Performance wise which is better one?(Say the database as a millions records)
Any advantages of one over the other?
Is there any tool where I can check which is better query?
Thanks in advance
1- It's a no brainer, use the Type I
2- The type II join are also called 'implicit join', whereas the type I are called 'explicit join'. With modern DBMS, you will not have any performance problem with normal query. But I think with some big complex multi join query, the DBMS could have issue with the implicit join. Using explicit join only could improve your explain plan, so faster result !
3- So performance could be an issue, but most important maybe, the readability is improve for further maintenance. Explicit join explain exactly what you want to join on what field, whereas implicit join doesn't show if you make a join or a filter. The Where clause is for filter, not for join !
And a big big point for explicit join : outer join are really annoying with implicit join. It is so hard to read when you want multiple join with outer join that explicit join are THE solution.
4- Execution plan are what you need (See the doc)
Some duplicates :
Explicit vs implicit SQL joins
SQL join: where clause vs. on clause
INNER JOIN ON vs WHERE clause
in the most code i've seen, those querys are done like your Type-II - but i think Type-I is better because of readability (and more logic - a join is a join, so you should write it as a join (althoug the second one is just another writing style for inner joins)).
in performance, there shouldn't be a difference (if there is one, i think the Type-I would be a bit faster).
Look at "Explain"-syntax
http://dev.mysql.com/doc/refman/5.1/en/explain.html
My suggestion.
Update all your tables with some amount of records.

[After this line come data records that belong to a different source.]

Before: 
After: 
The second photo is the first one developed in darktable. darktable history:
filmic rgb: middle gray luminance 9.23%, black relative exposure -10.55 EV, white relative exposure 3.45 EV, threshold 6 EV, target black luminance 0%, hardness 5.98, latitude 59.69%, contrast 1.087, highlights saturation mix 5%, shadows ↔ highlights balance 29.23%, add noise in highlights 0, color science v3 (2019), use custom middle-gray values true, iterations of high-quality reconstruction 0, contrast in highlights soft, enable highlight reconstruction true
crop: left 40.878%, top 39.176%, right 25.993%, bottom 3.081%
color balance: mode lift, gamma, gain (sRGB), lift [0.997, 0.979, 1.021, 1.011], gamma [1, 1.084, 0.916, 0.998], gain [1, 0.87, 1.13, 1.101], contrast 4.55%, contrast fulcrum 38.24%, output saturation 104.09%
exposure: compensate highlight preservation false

Access the MySQL console and run SQL both command one by one. You can see the time execution time in the console.
For the two queries you mentioned (each with only inner joins) any modern database's query optimizer should produce exactly the same query plan, and thus the same performance.
For MySQL, if you prefix the query with EXPLAIN, it will spit out information about the query plan (instead of running the query). If the information from both queries is the same, them the query plan is the same, and the performance will be identical. From the MySQL Reference Manual:
EXPLAIN returns a row of information
for each table used in the SELECT
statement. The tables are listed in
the output in the order that MySQL
would read them while processing the
query. MySQL resolves all joins using
a nested-loop join method. This means
that MySQL reads a row from the first
table, and then finds a matching row
in the second table, the third table,
and so on. When all tables are
processed, MySQL outputs the selected
columns and backtracks through the
table list until a table is found for
which there are more matching rows.
The next row is read from this table
and the process continues with the
next table.
When the EXTENDED keyword is used,
EXPLAIN produces extra information
that can be viewed by issuing a SHOW
WARNINGS statement following the
EXPLAIN statement. This information
displays how the optimizer qualifies
table and column names in the SELECT
statement, what the SELECT looks like
after the application of rewriting and
optimization rules, and possibly other
notes about the optimization process.
As to which syntax is better? That's up to you, but once you move beyond inner joins to outer joins, you'll need to use the newer syntax, since there's no standard for describing outer joins using the older implicit join syntax.